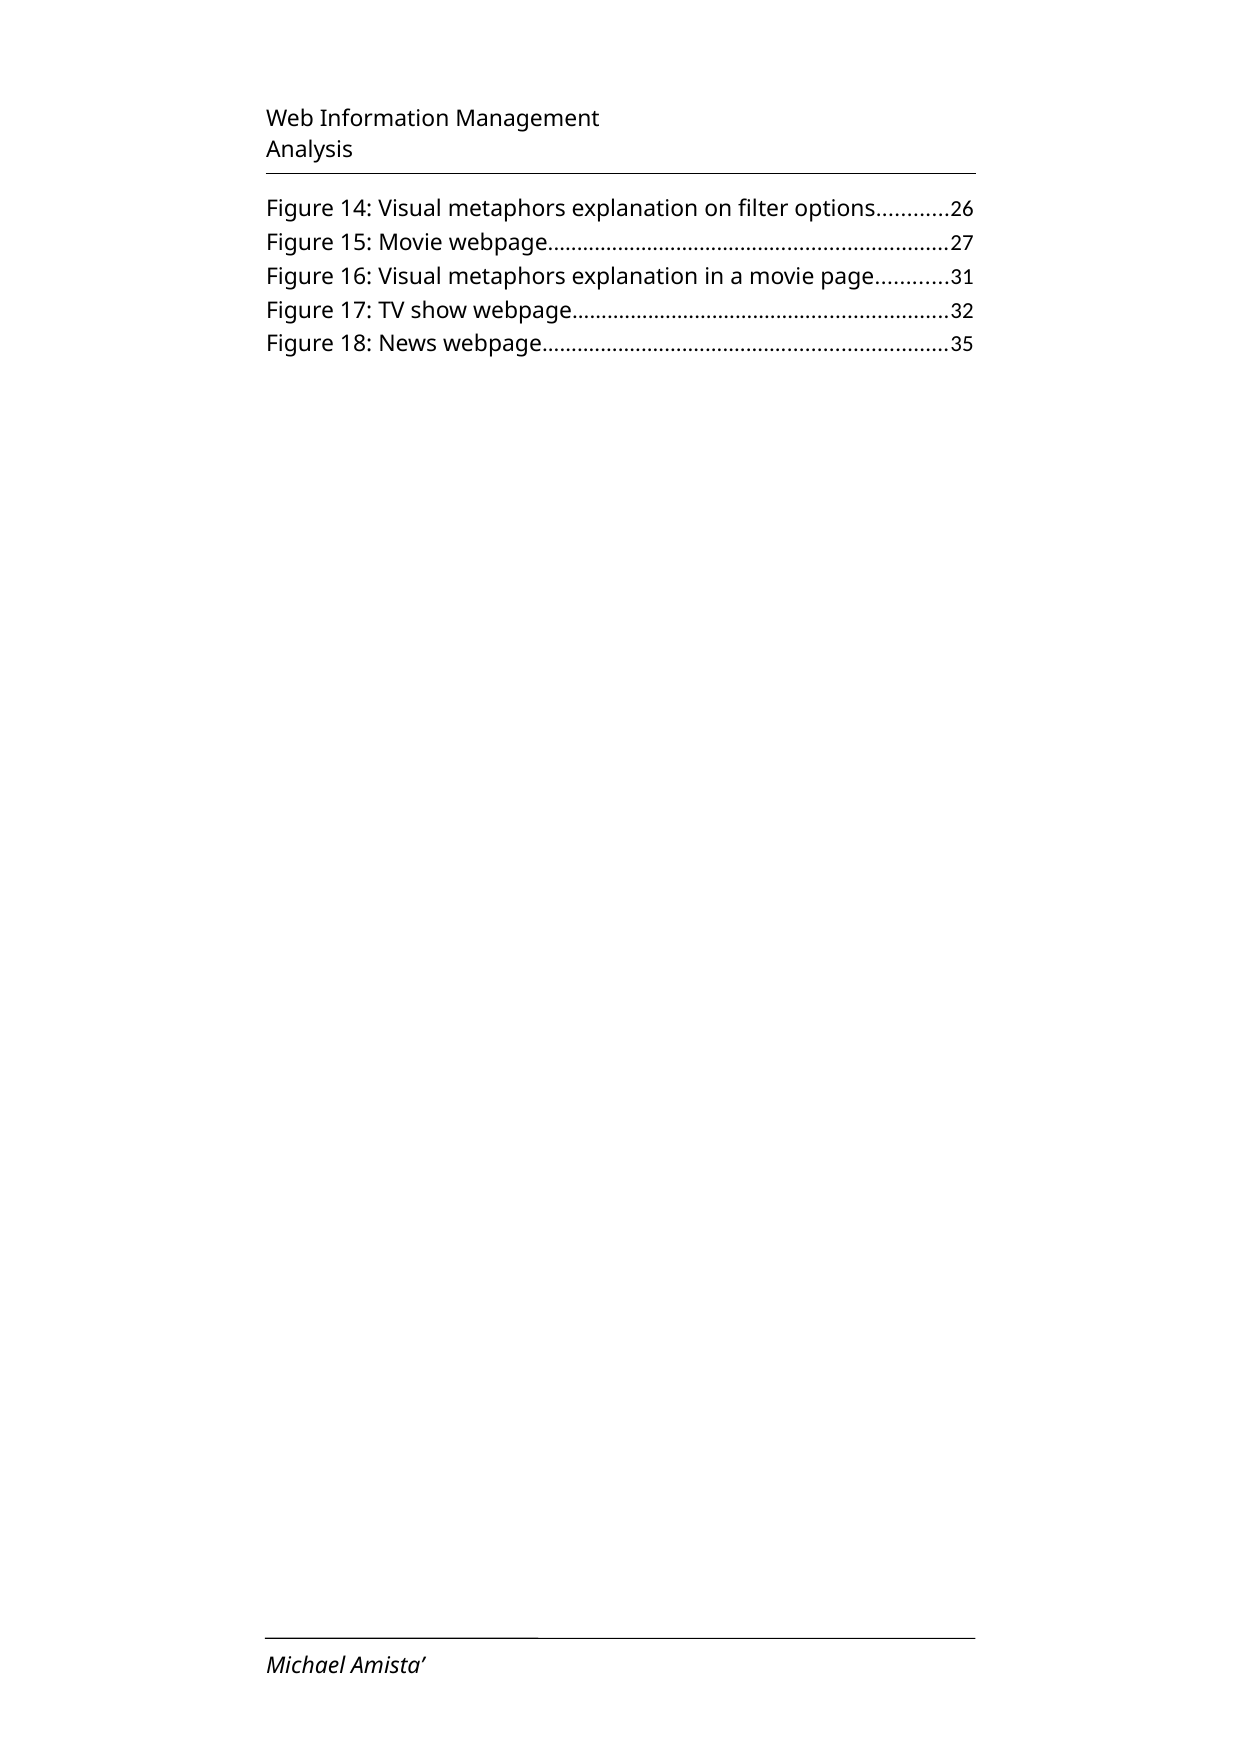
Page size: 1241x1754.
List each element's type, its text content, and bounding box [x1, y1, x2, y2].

text Figure 18: News webpage 35 [266, 327, 974, 359]
text Figure 15: Movie webpage 27 [266, 226, 974, 257]
text Figure 16: Visual metaphors explanation in a movie page 31 [266, 260, 974, 291]
text Figure 17: TV show webpage 32 [266, 294, 974, 325]
text Figure 14: Visual metaphors explanation on filter options 26 [266, 192, 974, 224]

Exercise requirements
Return the listing verbatim, pictures excluded.

Answer section
Page size: 1241x1754.
List each element's type, its text content, and bounding box [x1, y1, x2, y2].

text Figure 18: News webpage 35 [266, 327, 974, 359]
text Figure 15: Movie webpage 27 [266, 226, 974, 257]
text Figure 16: Visual metaphors explanation in a movie page 31 [266, 260, 974, 291]
text Figure 17: TV show webpage 32 [266, 294, 974, 325]
text Figure 14: Visual metaphors explanation on filter options 26 [266, 192, 974, 224]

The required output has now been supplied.